Penghargaan Pemain Terbaik Wanita Tahun Ini adalah penghargaan terakhir yang diberikan pada malam itu, dan penerima Rapinoe tidak akan menyia-nyiakan platform yang diberikan kepadanya untuk memenangkan penghargaan Pemain Wanita. Dunia tahu dia akan menggunakannya sebagai kesempatan untuk membuat pernyataan, dan dia tidak mengecewakan.
Dia juga mengakui setelahnya bahwa ini terasa seperti malam bagi sepak bola wanita.
“Ya, memang (terasa istimewa), sangat,” katanya. “Ada sedikit anggukan halus, tapi itu sangat berarti ketika kami belum pernah ke sini atau diwakili dalam acara penghargaan sebelumnya.
“Jika Piala Dunia putra tetap digelar, kami mungkin tidak akan menjadi yang terakhir dan itu tidak masalah.
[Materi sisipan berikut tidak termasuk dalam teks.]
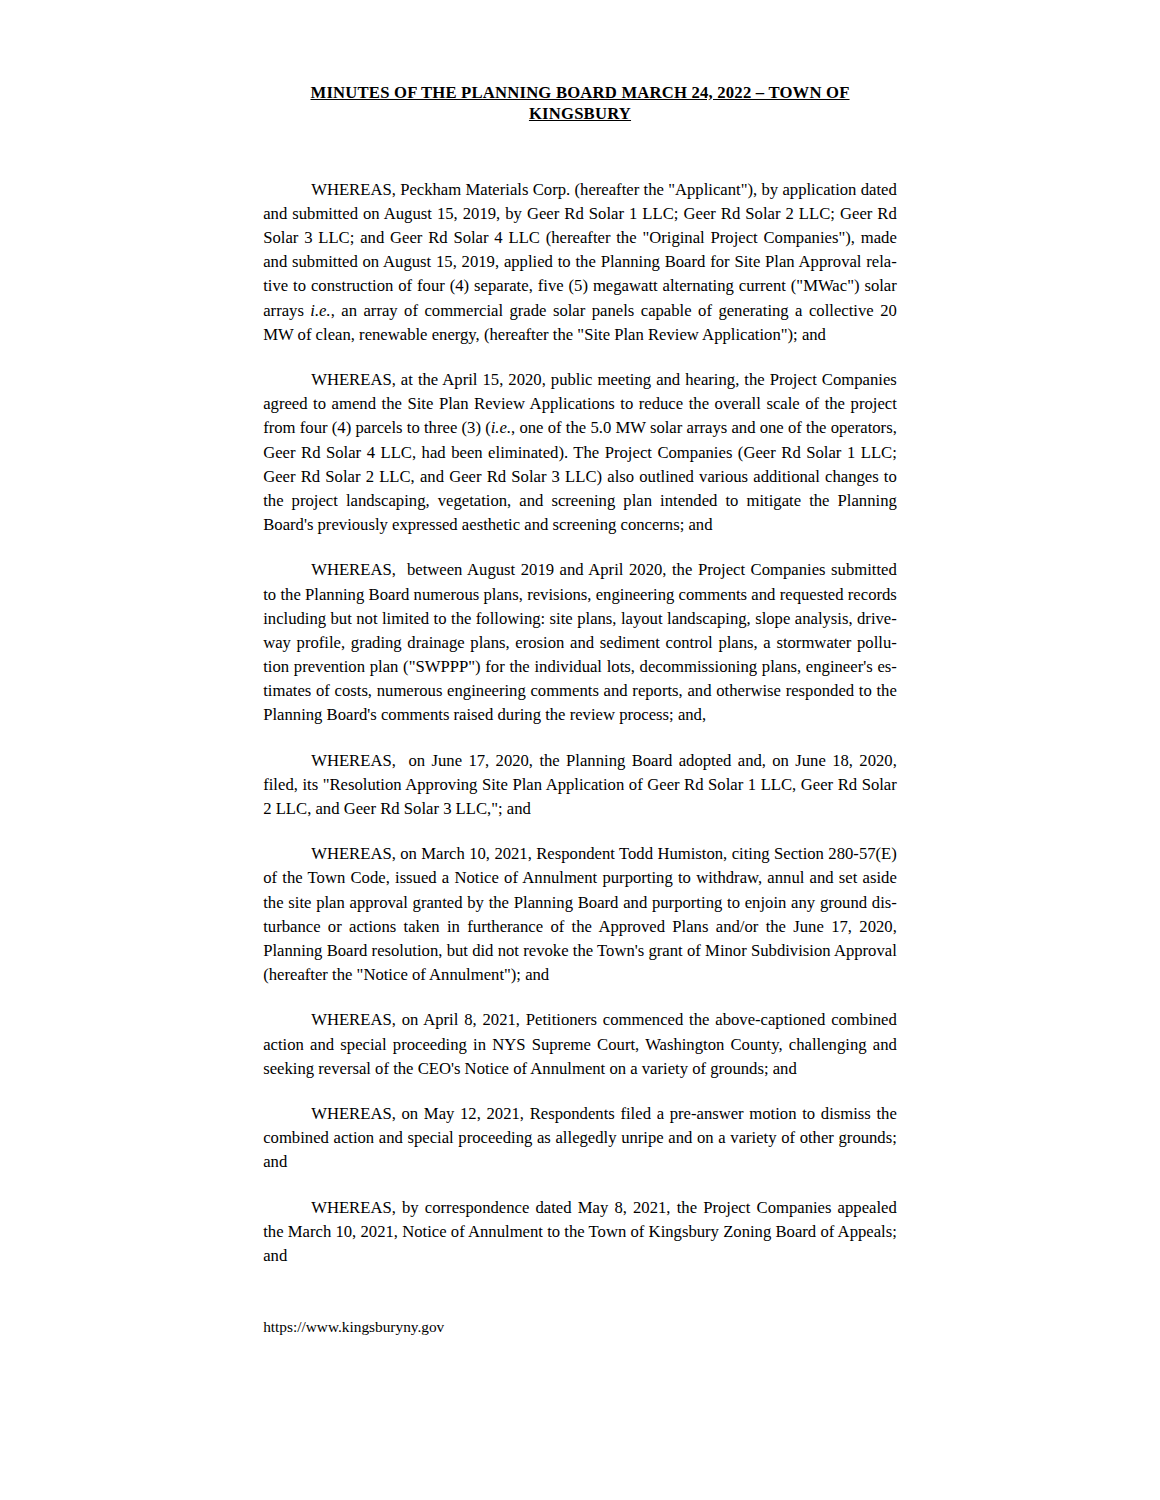MINUTES OF THE PLANNING BOARD MARCH 24, 2022 – TOWN OF KINGSBURY
WHEREAS, Peckham Materials Corp. (hereafter the "Applicant"), by application dated and submitted on August 15, 2019, by Geer Rd Solar 1 LLC; Geer Rd Solar 2 LLC; Geer Rd Solar 3 LLC; and Geer Rd Solar 4 LLC (hereafter the "Original Project Companies"), made and submitted on August 15, 2019, applied to the Planning Board for Site Plan Approval relative to construction of four (4) separate, five (5) megawatt alternating current ("MWac") solar arrays i.e., an array of commercial grade solar panels capable of generating a collective 20 MW of clean, renewable energy, (hereafter the "Site Plan Review Application"); and
WHEREAS, at the April 15, 2020, public meeting and hearing, the Project Companies agreed to amend the Site Plan Review Applications to reduce the overall scale of the project from four (4) parcels to three (3) (i.e., one of the 5.0 MW solar arrays and one of the operators, Geer Rd Solar 4 LLC, had been eliminated). The Project Companies (Geer Rd Solar 1 LLC; Geer Rd Solar 2 LLC, and Geer Rd Solar 3 LLC) also outlined various additional changes to the project landscaping, vegetation, and screening plan intended to mitigate the Planning Board's previously expressed aesthetic and screening concerns; and
WHEREAS, between August 2019 and April 2020, the Project Companies submitted to the Planning Board numerous plans, revisions, engineering comments and requested records including but not limited to the following: site plans, layout landscaping, slope analysis, driveway profile, grading drainage plans, erosion and sediment control plans, a stormwater pollution prevention plan ("SWPPP") for the individual lots, decommissioning plans, engineer's estimates of costs, numerous engineering comments and reports, and otherwise responded to the Planning Board's comments raised during the review process; and,
WHEREAS, on June 17, 2020, the Planning Board adopted and, on June 18, 2020, filed, its "Resolution Approving Site Plan Application of Geer Rd Solar 1 LLC, Geer Rd Solar 2 LLC, and Geer Rd Solar 3 LLC,"; and
WHEREAS, on March 10, 2021, Respondent Todd Humiston, citing Section 280-57(E) of the Town Code, issued a Notice of Annulment purporting to withdraw, annul and set aside the site plan approval granted by the Planning Board and purporting to enjoin any ground disturbance or actions taken in furtherance of the Approved Plans and/or the June 17, 2020, Planning Board resolution, but did not revoke the Town's grant of Minor Subdivision Approval (hereafter the "Notice of Annulment"); and
WHEREAS, on April 8, 2021, Petitioners commenced the above-captioned combined action and special proceeding in NYS Supreme Court, Washington County, challenging and seeking reversal of the CEO's Notice of Annulment on a variety of grounds; and
WHEREAS, on May 12, 2021, Respondents filed a pre-answer motion to dismiss the combined action and special proceeding as allegedly unripe and on a variety of other grounds; and
WHEREAS, by correspondence dated May 8, 2021, the Project Companies appealed the March 10, 2021, Notice of Annulment to the Town of Kingsbury Zoning Board of Appeals; and
https://www.kingsburyny.gov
Saya pikir untuk melayani keduanya dengan cara yang mengangkat setiap cabang olahraga ke tingkat tertinggi adalah hal yang sangat istimewa.”
Dengan Rapinoe menjadi bintang utama, Jurgen Klopp menerima penghargaannya lebih dulu daripada Jill Ellis, dan dua penghargaan baru diberikan kepada wanita untuk pertama kalinya, ini merupakan kesempatan untuk memperkuat komitmen Presiden Gianni Infantino terhadap olahraga wanita. Akankah kita melihat upah yang sama pada Piala Dunia Wanita berikutnya pada tahun 2023? Tidak, kami tidak melakukannya, setidaknya tidak untuk saat ini.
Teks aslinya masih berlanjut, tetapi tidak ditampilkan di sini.